**What you should do:** The answer is the exact text of every line from the one that contains "right eye: (244, 171)" to the final line of the entries below, with pictures left out.

**Records to use:**
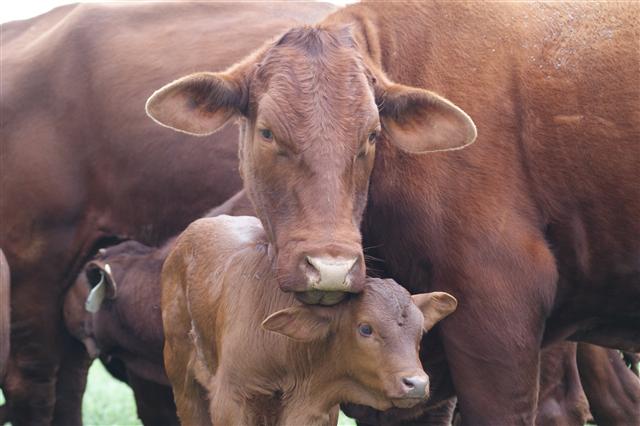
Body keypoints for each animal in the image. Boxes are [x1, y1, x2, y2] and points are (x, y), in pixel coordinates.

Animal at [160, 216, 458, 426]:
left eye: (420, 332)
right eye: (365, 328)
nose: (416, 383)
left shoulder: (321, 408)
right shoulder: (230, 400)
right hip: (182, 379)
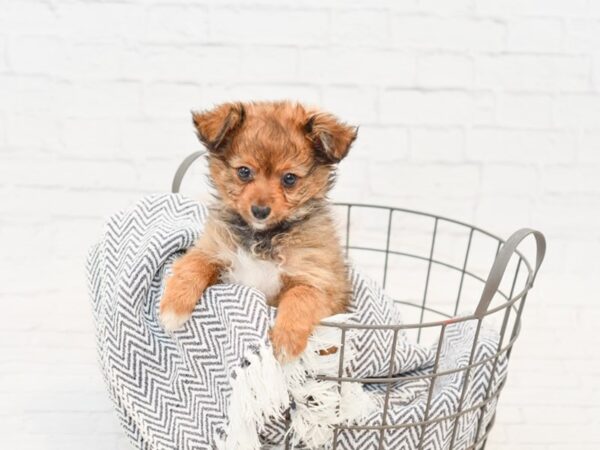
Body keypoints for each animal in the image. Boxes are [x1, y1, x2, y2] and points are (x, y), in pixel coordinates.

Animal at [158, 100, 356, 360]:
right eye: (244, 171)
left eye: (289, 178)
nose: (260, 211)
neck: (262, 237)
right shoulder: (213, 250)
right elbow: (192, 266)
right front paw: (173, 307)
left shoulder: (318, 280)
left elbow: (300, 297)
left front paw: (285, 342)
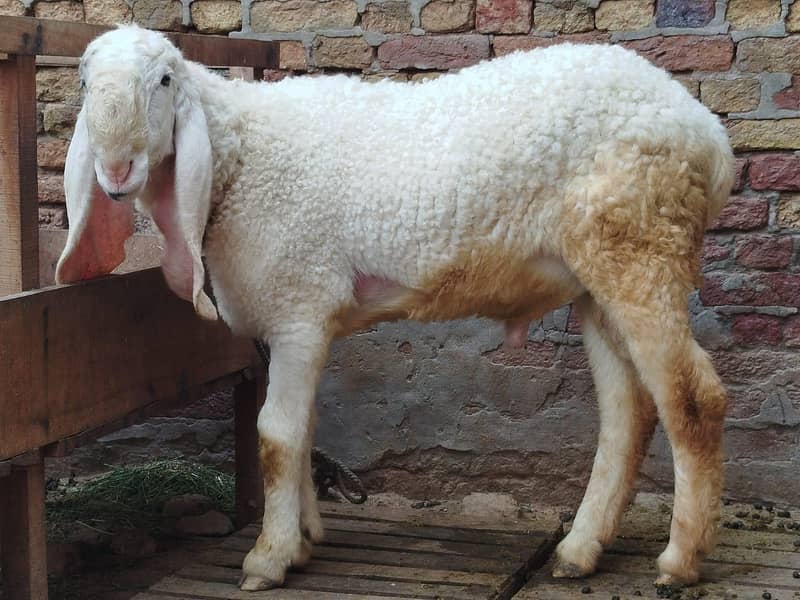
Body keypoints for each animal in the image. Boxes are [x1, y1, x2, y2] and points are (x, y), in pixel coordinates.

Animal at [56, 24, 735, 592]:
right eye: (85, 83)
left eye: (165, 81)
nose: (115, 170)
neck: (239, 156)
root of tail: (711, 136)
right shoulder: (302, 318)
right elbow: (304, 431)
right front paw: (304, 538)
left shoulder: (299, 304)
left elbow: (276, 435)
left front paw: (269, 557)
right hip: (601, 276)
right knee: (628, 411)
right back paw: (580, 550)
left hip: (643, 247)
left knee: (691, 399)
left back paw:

**Task response:**
right eye: (244, 171)
left eye: (289, 178)
nose: (260, 211)
neck: (262, 237)
right shoulder: (213, 250)
right elbow: (192, 266)
right front paw: (173, 307)
left shoulder: (318, 280)
left elbow: (300, 297)
left front paw: (285, 342)
Body keypoints for each animal in the image. Boxes are [x1, y1, x2, y2] and points are (x, y), in pixel coordinates.

Animal at [56, 24, 735, 592]:
right eye: (85, 83)
left eye: (165, 81)
nose: (115, 170)
neck: (239, 156)
root of tail: (711, 136)
right shoulder: (302, 318)
right elbow: (304, 431)
right front paw: (304, 538)
left shoulder: (299, 304)
left elbow: (276, 435)
left front paw: (269, 557)
right hip: (601, 276)
right knee: (628, 411)
right back paw: (580, 550)
left hip: (643, 247)
left knee: (691, 399)
left back paw:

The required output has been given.